Medallion owners would fight this reform fiercely, but what makes this moment a unique opportunity for change is that term limits have brought into the City Council a host of new members who are not traditional supporters of the taxi owners and owe them little. At the same time, billionaire Mayor Bloomberg, who financed his own election bid, owes nothing to the medallion owners.

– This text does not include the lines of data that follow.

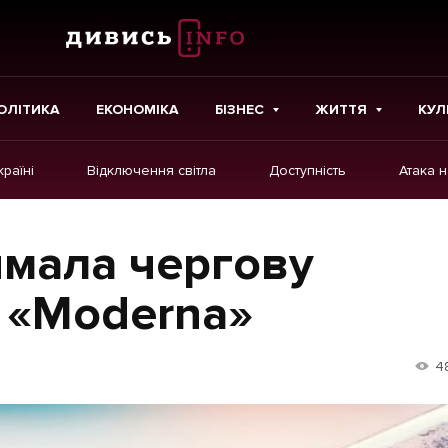
ОЛІТИКА
ЕКОНОМІКА
БІЗНЕС
ЖИТТЯ
КУЛ
країні
Відключення світла
Доступність
Атака 
ІНШЕ
Інтерв'ю
имала чергову
Картки
 «Moderna»
Репортаж
Розслідування
4
Погляди
Ініціативи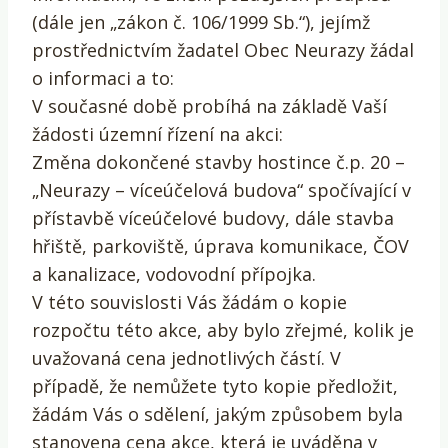
(dále jen „zákon č. 106/1999 Sb.“), jejímž
prostřednictvím žadatel Obec Neurazy žádal
o informaci a to:
V současné době probíhá na základě Vaší
žádosti územní řízení na akci:
Změna dokončené stavby hostince č.p. 20 –
„Neurazy – víceúčelová budova“ spočívající v
přístavbě víceúčelové budovy, dále stavba
hřiště, parkoviště, úprava komunikace, ČOV
a kanalizace, vodovodní přípojka.
V této souvislosti Vás žádám o kopie
rozpočtu této akce, aby bylo zřejmé, kolik je
uvažovaná cena jednotlivých částí. V
případě, že nemůžete tyto kopie předložit,
žádám Vás o sdělení, jakým způsobem byla
stanovena cena akce, která je uváděna v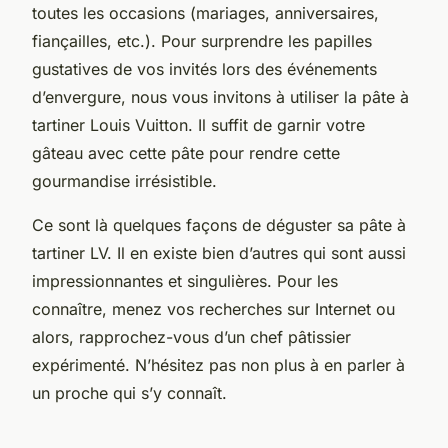
toutes les occasions (mariages, anniversaires,
fiançailles, etc.). Pour surprendre les papilles
gustatives de vos invités lors des événements
d’envergure, nous vous invitons à utiliser la pâte à
tartiner Louis Vuitton. Il suffit de garnir votre
gâteau avec cette pâte pour rendre cette
gourmandise irrésistible.
Ce sont là quelques façons de déguster sa pâte à
tartiner LV. Il en existe bien d’autres qui sont aussi
impressionnantes et singulières. Pour les
connaître, menez vos recherches sur Internet ou
alors, rapprochez-vous d’un chef pâtissier
expérimenté. N’hésitez pas non plus à en parler à
un proche qui s’y connaît.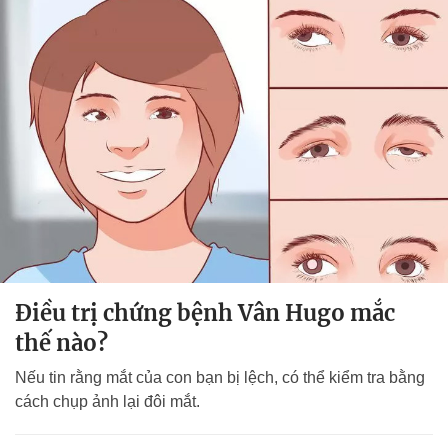
Điều trị chứng bệnh Vân Hugo mắc
thế nào?
Nếu tin rằng mắt của con bạn bị lệch, có thể kiểm tra bằng
cách chụp ảnh lại đôi mắt.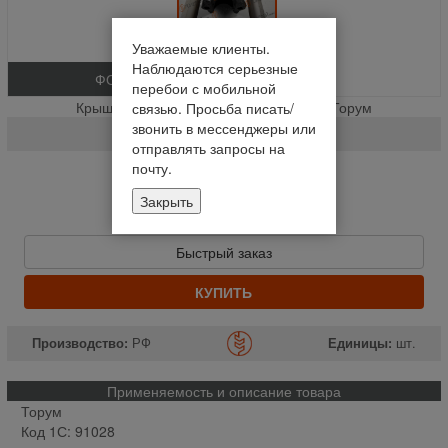
Уважаемые клиенты.
Наблюдаются серьезные
ФОТО
перебои с мобильной
Крышка шатуна вала привода очистки Торум
связью. Просьба писать/
звонить в мессенджеры или
181.21.00.316
отправлять запросы на
почту.
На складе
Закрыть
Отправим сегодня до 14:00
158,46 руб
Быстрый заказ
КУПИТЬ
Производство:
РФ
Единицы:
шт.
Применяемость и описание товара
Торум
Код 1С: 91028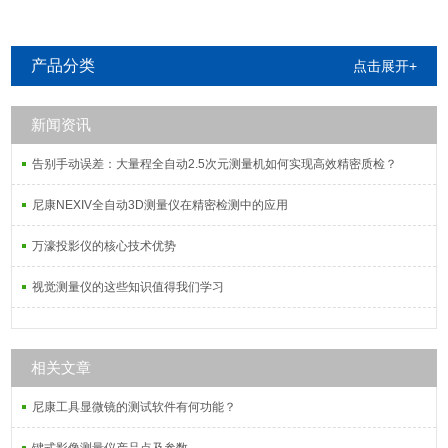
产品分类
点击展开+
新闻资讯
告别手动误差：大量程全自动2.5次元测量机如何实现高效精密质检？
尼康NEXIV全自动3D测量仪在精密检测中的应用
万濠投影仪的核心技术优势
视觉测量仪的这些知识值得我们学习
相关文章
尼康工具显微镜的测试软件有何功能？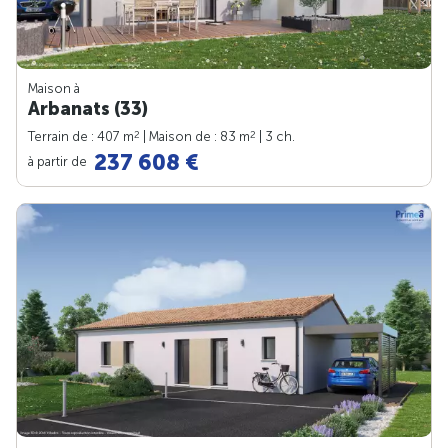
Maison à
Arbanats (33)
2
2
Terrain de : 407 m
| Maison de : 83 m
| 3 ch.
237 608 €
à partir de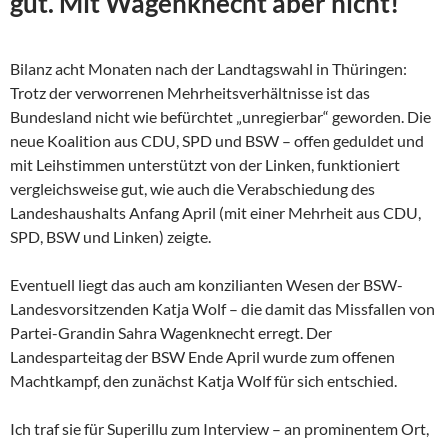
gut. Mit Wagenknecht aber nicht!
Bilanz acht Monaten nach der Landtagswahl in Thüringen:
Trotz der verworrenen Mehrheitsverhältnisse ist das
Bundesland nicht wie befürchtet „unregierbar“ geworden. Die
neue Koalition aus CDU, SPD und BSW – offen geduldet und
mit Leihstimmen unterstützt von der Linken, funktioniert
vergleichsweise gut, wie auch die Verabschiedung des
Landeshaushalts Anfang April (mit einer Mehrheit aus CDU,
SPD, BSW und Linken) zeigte.
Eventuell liegt das auch am konzilianten Wesen der
BSW-
Landesvorsitzenden Katja Wolf – die damit das Missfallen von
Partei-Grandin Sahra Wagenknecht erregt. Der
Landesparteitag der BSW Ende April wurde zum offenen
Machtkampf, den zunächst Katja Wolf für sich entschied.
Ich traf sie für Superillu zum Interview – an prominentem Ort,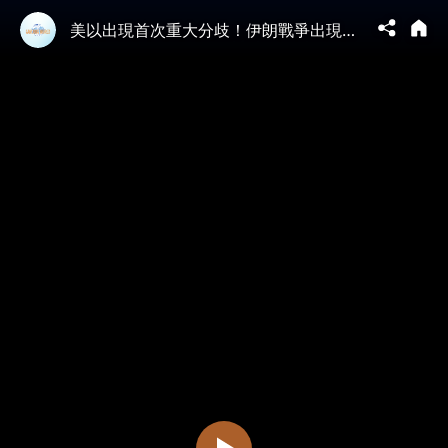
美以出現首次重大分歧！伊朗戰爭出現拐點，戰爭很快結束？ ！ #真觀點 #真飛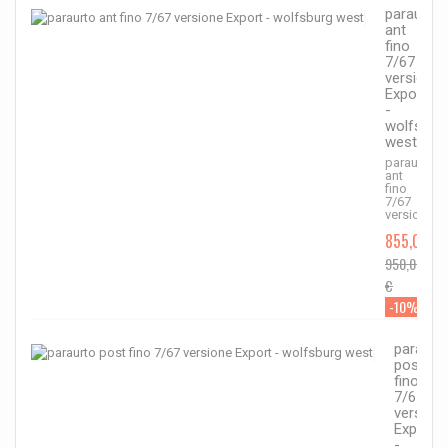
paraurto
ant
fino
7/67
versione
Export
-
wolfsbur
west
paraurto
ant
fino
7/67
versione...
855,00 €
950,00
€
-10%
paraurt
post
fino
7/67
version
Export
-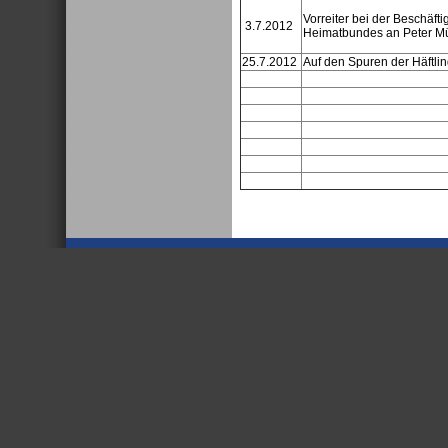
Vorreiter bei der Beschäft
3.7.2012
Heimatbundes an Peter Mü
25.7.2012
Auf den Spuren der Häftli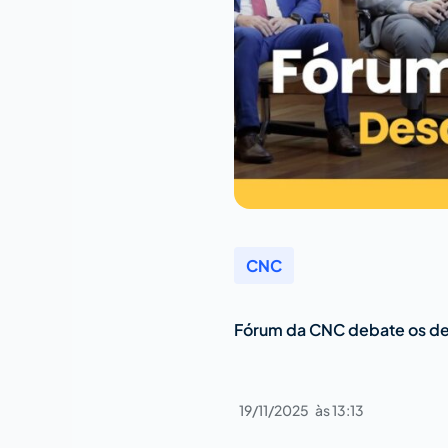
CNC
Fórum da CNC debate os des
19/11/2025
às
13:13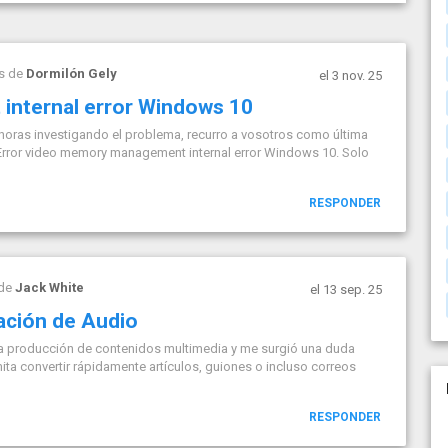
s de
Dormilón Gely
el 3 nov. 25
internal error Windows 10
horas investigando el problema, recurro a vosotros como última
r: Error video memory management internal error Windows 10. Solo
RESPONDER
 de
Jack White
el 13 sep. 25
ación de Audio
a producción de contenidos multimedia y me surgió una duda
ta convertir rápidamente artículos, guiones o incluso correos
RESPONDER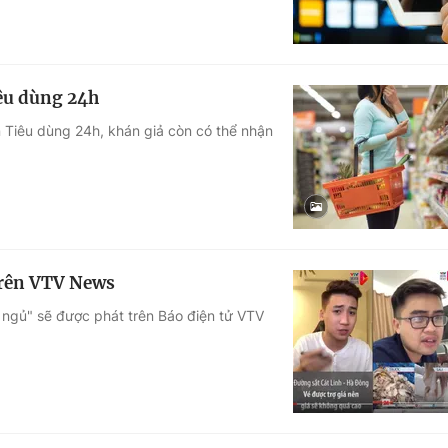
iêu dùng 24h
n Tiêu dùng 24h, khán giả còn có thể nhận
trên VTV News
i ngủ" sẽ được phát trên Báo điện tử VTV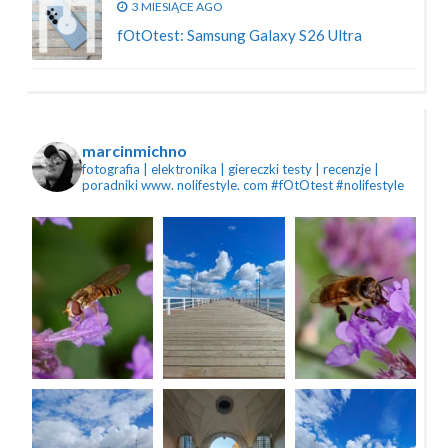
3 MIESIĄCE AGO
fOtOtest: Samsung Galaxy S26 Ultra
marcinmichno
fotografia | elektronika | giereczki
testy | recenzje |
poradniki
www. nolifestyle. com
#fOtOtest #nolifestyle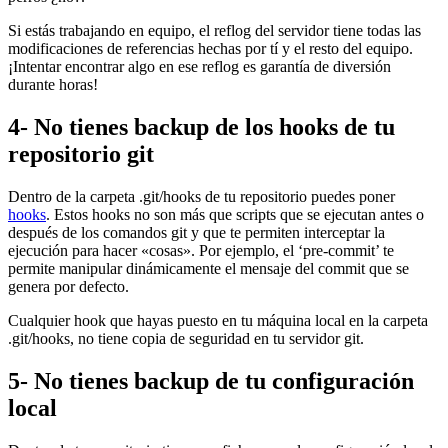
Si estás trabajando en equipo, el reflog del servidor tiene todas las
modificaciones de referencias hechas por tí y el resto del equipo.
¡Intentar encontrar algo en ese reflog es garantía de diversión
durante horas!
4- No tienes backup de los hooks de tu
repositorio git
Dentro de la carpeta .git/hooks de tu repositorio puedes poner
hooks
. Estos hooks no son más que scripts que se ejecutan antes o
después de los comandos git y que te permiten interceptar la
ejecución para hacer «cosas». Por ejemplo, el ‘pre-commit’ te
permite manipular dinámicamente el mensaje del commit que se
genera por defecto.
Cualquier hook que hayas puesto en tu máquina local en la carpeta
.git/hooks, no tiene copia de seguridad en tu servidor git.
5- No tienes backup de tu configuración
local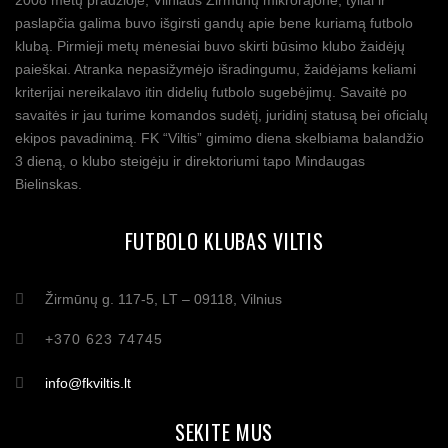
2008 metų pradžioje, Vilniaus Žirmūnų mikrorajone, tyliai ir
paslapčia galima buvo išgirsti gandų apie bene kuriamą futbolo
klubą. Pirmieji metų mėnesiai buvo skirti būsimo klubo žaidėjų
paieškai. Atranka nepasižymėjo išradingumu, žaidėjams keliami
kriterijai nereikalavo itin didelių futbolo sugebėjimų. Savaitė po
savaitės ir jau turime komandos sudėtį, juridinį statusą bei oficialų
ekipos pavadinimą. FK “Viltis” gimimo diena skelbiama balandžio
3 dieną, o klubo steigėju ir direktoriumi tapo Mindaugas
Bielinskas.
FUTBOLO KLUBAS VILTIS
Žirmūnų g. 117-5, LT – 09118, Vilnius
+370 623 74745
info@fkviltis.lt
SEKITE MUS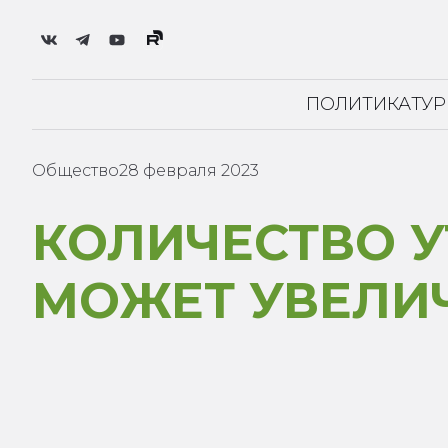
ПОЛИТИКА
ТУ
Общество
28 февраля 2023
КОЛИЧЕСТВО У
МОЖЕТ УВЕЛИЧ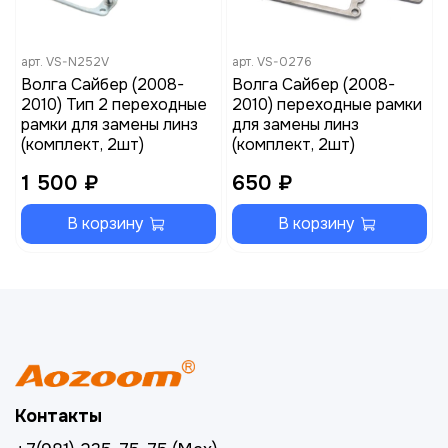
арт.
VS-N252V
арт.
VS-0276
Волга Сайбер (2008-
Волга Сайбер (2008-
2010) Тип 2 переходные
2010) переходные рамки
рамки для замены линз
для замены линз
(комплект, 2шт)
(комплект, 2шт)
1 500 ₽
650 ₽
В корзину
В корзину
Контакты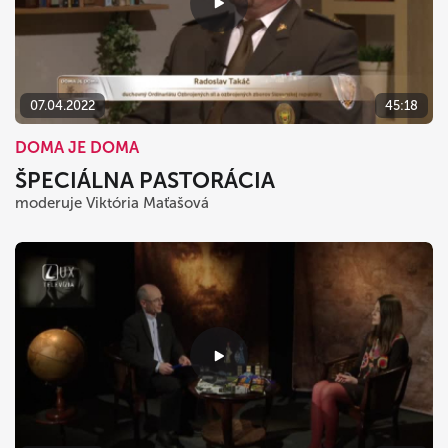
07.04.2022
45:18
DOMA JE DOMA
ŠPECIÁLNA PASTORÁCIA
moderuje Viktória Maťašová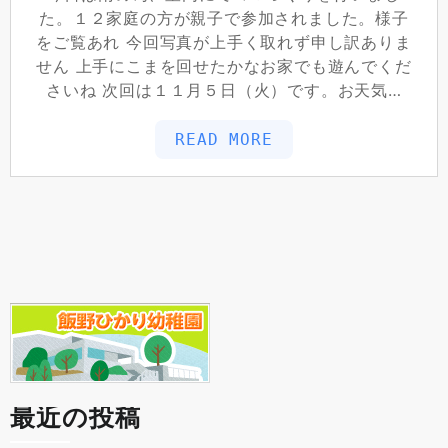
た。１２家庭の方が親子で参加されました。様子
をご覧あれ 今回写真が上手く取れず申し訳ありま
せん 上手にこまを回せたかなお家でも遊んでくだ
さいね 次回は１１月５日（火）です。お天気…
READ MORE
最近の投稿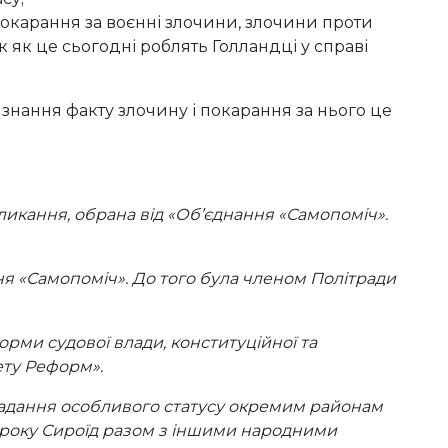
покарання за воєнні злочини, злочини проти
ак як це сьогодні роблять Голландці у справі
изнання факту злочину і покарання за нього це
ликання, обрана від «Об’єднання «Самопоміч».
ння «Самопоміч». До того була членом Політради
орми судової влади, конституційної та
ету Реформ».
 надання особливого статусу окремим районам
9 року Сироїд разом з іншими народними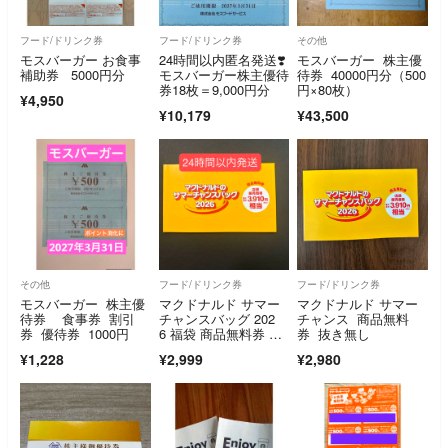
フード/ドリンク券
フード/ドリンク券
その他
モスバーガー お食事
24時間以内匿名発送❣️
モスバーガー 株主優
補助券 5000円分
モスバーガー株主優待
待券 40000円分（500
券18枚＝9,000円分
円×80枚）
¥4,950
¥10,179
¥43,500
その他
フード/ドリンク券
フード/ドリンク券
モスバーガー 株主優
マクドナルド サマー
マクドナルド サマー
待券 食事券 割引
チャンスバッグ 202
チャンス 商品無料
券 優待券 1000円
6 福袋 商品無料券 ク
券 抜き無し
ーポン
¥1,228
¥2,999
¥2,980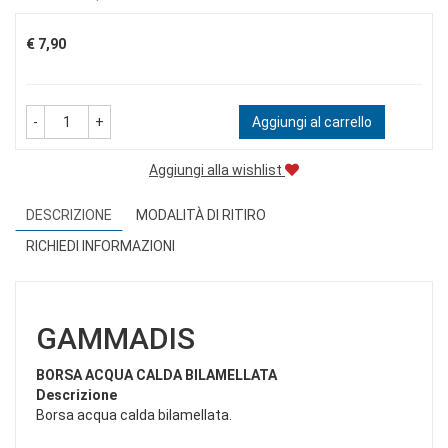
Prezzo
€ 7,90
-
+
Aggiungi al carrello
Aggiungi alla wishlist
DESCRIZIONE
MODALITÀ DI RITIRO
RICHIEDI INFORMAZIONI
GAMMADIS
BORSA ACQUA CALDA BILAMELLATA
Descrizione
Borsa acqua calda bilamellata.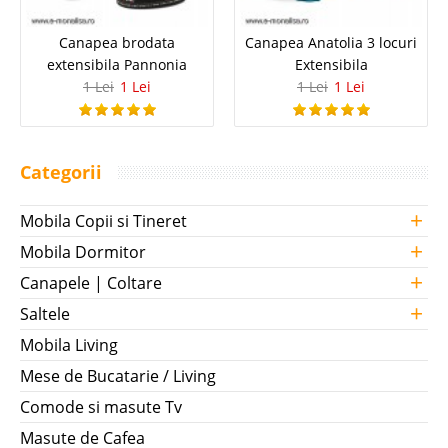
Canapea brodata
Canapea Anatolia 3 locuri
extensibila Pannonia
Extensibila
1 Lei
1 Lei
1 Lei
1 Lei
Categorii
+
Mobila Copii si Tineret
+
Mobila Dormitor
+
Canapele | Coltare
+
Saltele
Mobila Living
Mese de Bucatarie / Living
Comode si masute Tv
Masute de Cafea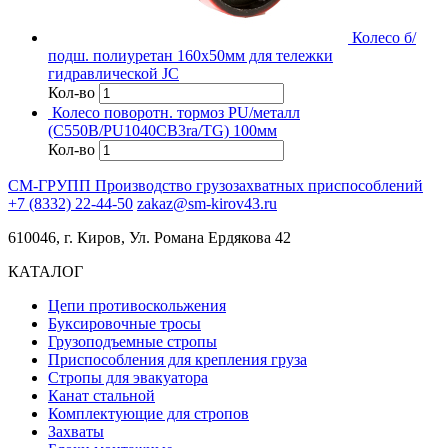
Колесо б/
подш. полиуретан 160х50мм для тележки
гидравлической JC
Кол-во
Колесо поворотн. тормоз PU/металл
(C550B/PU1040CB3ra/TG) 100мм
Кол-во
СМ-ГРУПП
Производство грузозахватных приспособлений
+7 (8332) 22-44-50
zakaz@sm-kirov43.ru
610046, г. Киров, Ул. Романа Ердякова 42
КАТАЛОГ
Цепи противоскольжения
Буксировочные тросы
Грузоподъемные стропы
Приспособления для крепления груза
Стропы для эвакуатора
Канат стальной
Комплектующие для стропов
Захваты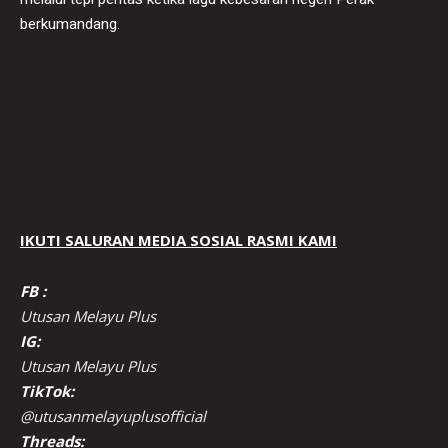
berkumandang.
IKUTI SALURAN MEDIA SOSIAL RASMI KAMI
FB :
Utusan Melayu Plus
IG:
Utusan Melayu Plus
TikTok:
@utusanmelayuplusofficial
Threads: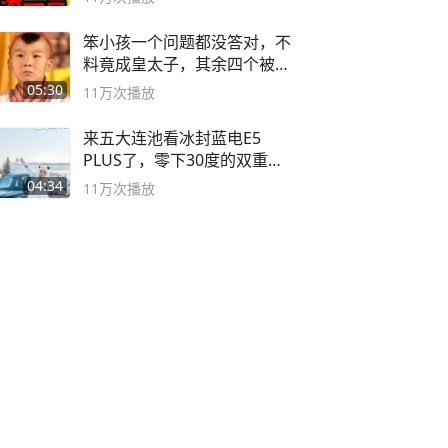
笨小孩一个问题都没答对，不
料竟成皇太子，其余四个被处
死
05:30
11万
次播放
来五大连池看冰封蓝电E5
PLUS了，零下30度的双重冰
封40小时全录
04:34
11万
次播放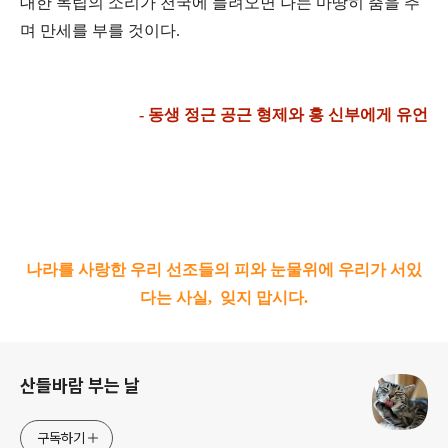
대한 독립의 소리가 천국에 들려오면 나는 마땅히 춤을 추
며 만세를 부를 것이다.
- 동생 정근 공근 형제와 홍 신부에게 유언
나라를 사랑한 우리 선조들의 피와 눈물위에 우리가 서있
다는 사실,
잊지 맙시다.
로그 정보
산들바람 부는 날
구독하기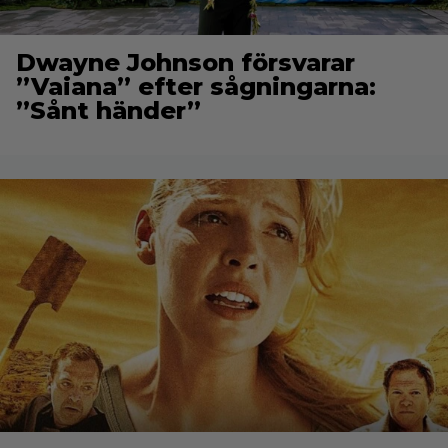
Dwayne Johnson försvarar
”Vaiana” efter sågningarna:
”Sånt händer”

Ending the old system should prove a boon to everyone except medallion owners and the hangers-on who support themselves off this government-created market. Taxi drivers will face a much smaller financial burden, allowing them a decent living at current fares. More stability among drivers will mean more knowledgeable and safer cabbie corps. At the same time, the city will be able to demand more of these drivers in the way of safer, more comfortable cabs, fuller insurance coverage, and more driver training. Right now, because of their razor-thin or nonexistent profits, drivers understandably meet every call for new safety measures or other regulation with cries of harassment. The taxi industry is one of the few businesses where regulation makes some sense. But the regulation must benefit the public—not, as it does today, the medallion owners.